Build a ready-to-run session from a scenario, constructing what it needs.

Builds the judge, speech, and transcriber the scenario calls for — each via its from_config — and injects them into a new session. Pass judge / speech / transcriber to override any of them with your own pre-built instance. Then await run():

session = EvalSession.from_scenario(scenario, "ws://localhost:7860")
result = await session.run()
Parameters:
  • scenario – The parsed scenario to run.

  • bot_url – WebSocket URL of the bot’s eval transport.

  • connect_timeout_s – How long to wait for the bot to accept the WS connection before giving up.

  • default_timeout_ms – Per-expectation latency budget for expectations without their own within_ms.

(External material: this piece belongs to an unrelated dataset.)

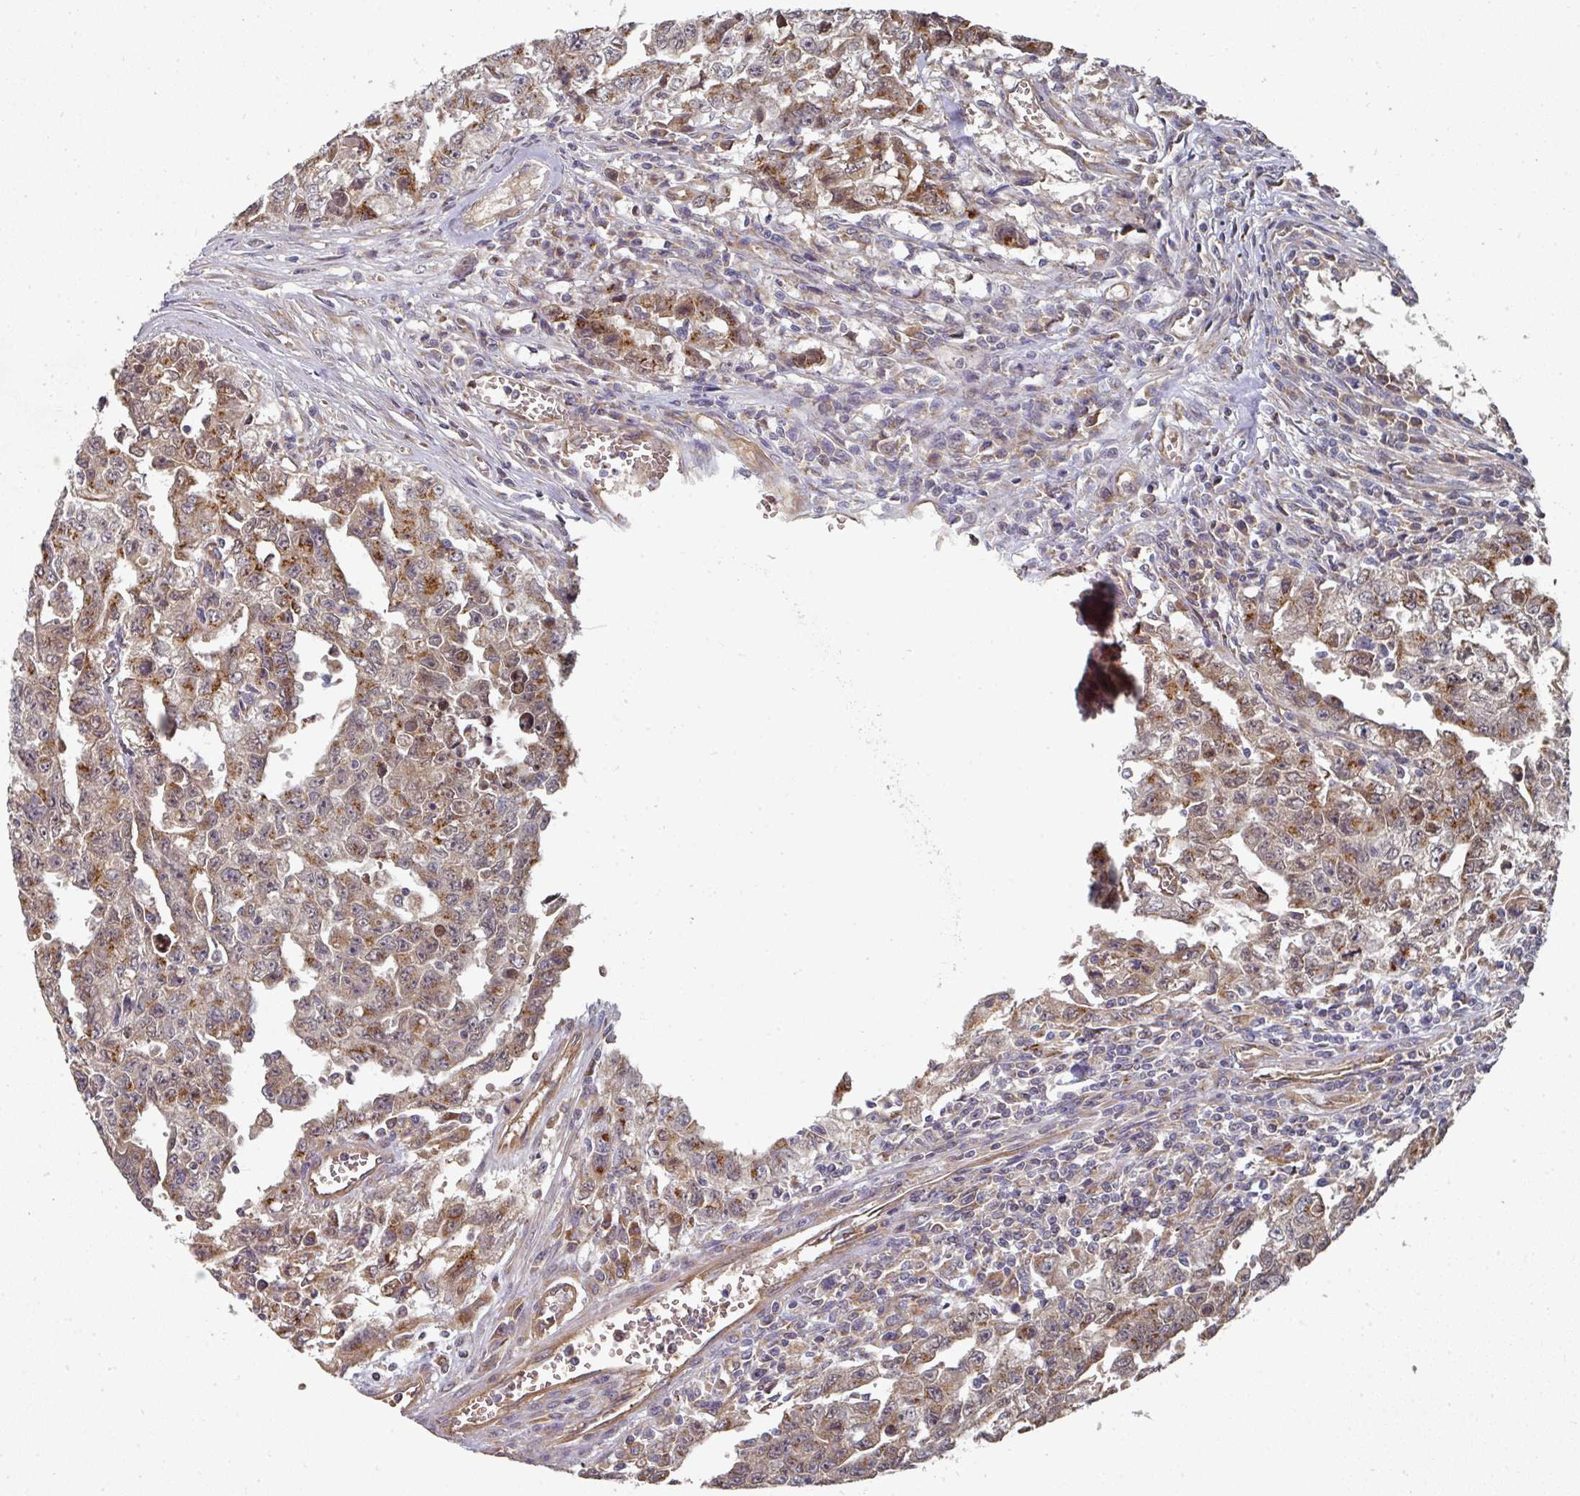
{"staining": {"intensity": "moderate", "quantity": ">75%", "location": "cytoplasmic/membranous"}, "tissue": "testis cancer", "cell_type": "Tumor cells", "image_type": "cancer", "snomed": [{"axis": "morphology", "description": "Carcinoma, Embryonal, NOS"}, {"axis": "topography", "description": "Testis"}], "caption": "Testis embryonal carcinoma was stained to show a protein in brown. There is medium levels of moderate cytoplasmic/membranous staining in about >75% of tumor cells.", "gene": "EDEM2", "patient": {"sex": "male", "age": 24}}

Defaults to 60s.

  • on_progress – Optional per-turn/expectation progress callback (verbose).

  • record_path – Optional path to record the conversation audio (audio mode).

  • cache_dir – Optional directory for cached synthesized user audio (default <user-cache-dir>/pipecat/tts).

  • use_cache – When False, ignore cached user audio and force fresh synthesis (no cache reads or writes). Defaults to True.

  • stop_bot – When True, ask the bot to cancel its pipeline (and exit) on teardown. Leave False to keep it running for more scenarios.

  • trigger_disconnect – When True, fire the bot’s on_client_disconnected handler when the connection ends (the scenario’s own trigger_disconnect field also opts in). Off by default.

  • judge – Override the judge (default: built from scenario.judge when the scenario has eval: assertions).

  • speech – Override the user-audio generator (default: built from scenario.user_audio in audio mode).

  • transcriber – Override the bot-audio transcriber (default: built from scenario.transcriber when the scenario asserts response).

Returns:

A configured session, ready for run().

async run() EvalResult[source]

Connect, drive the scenario, and return the result.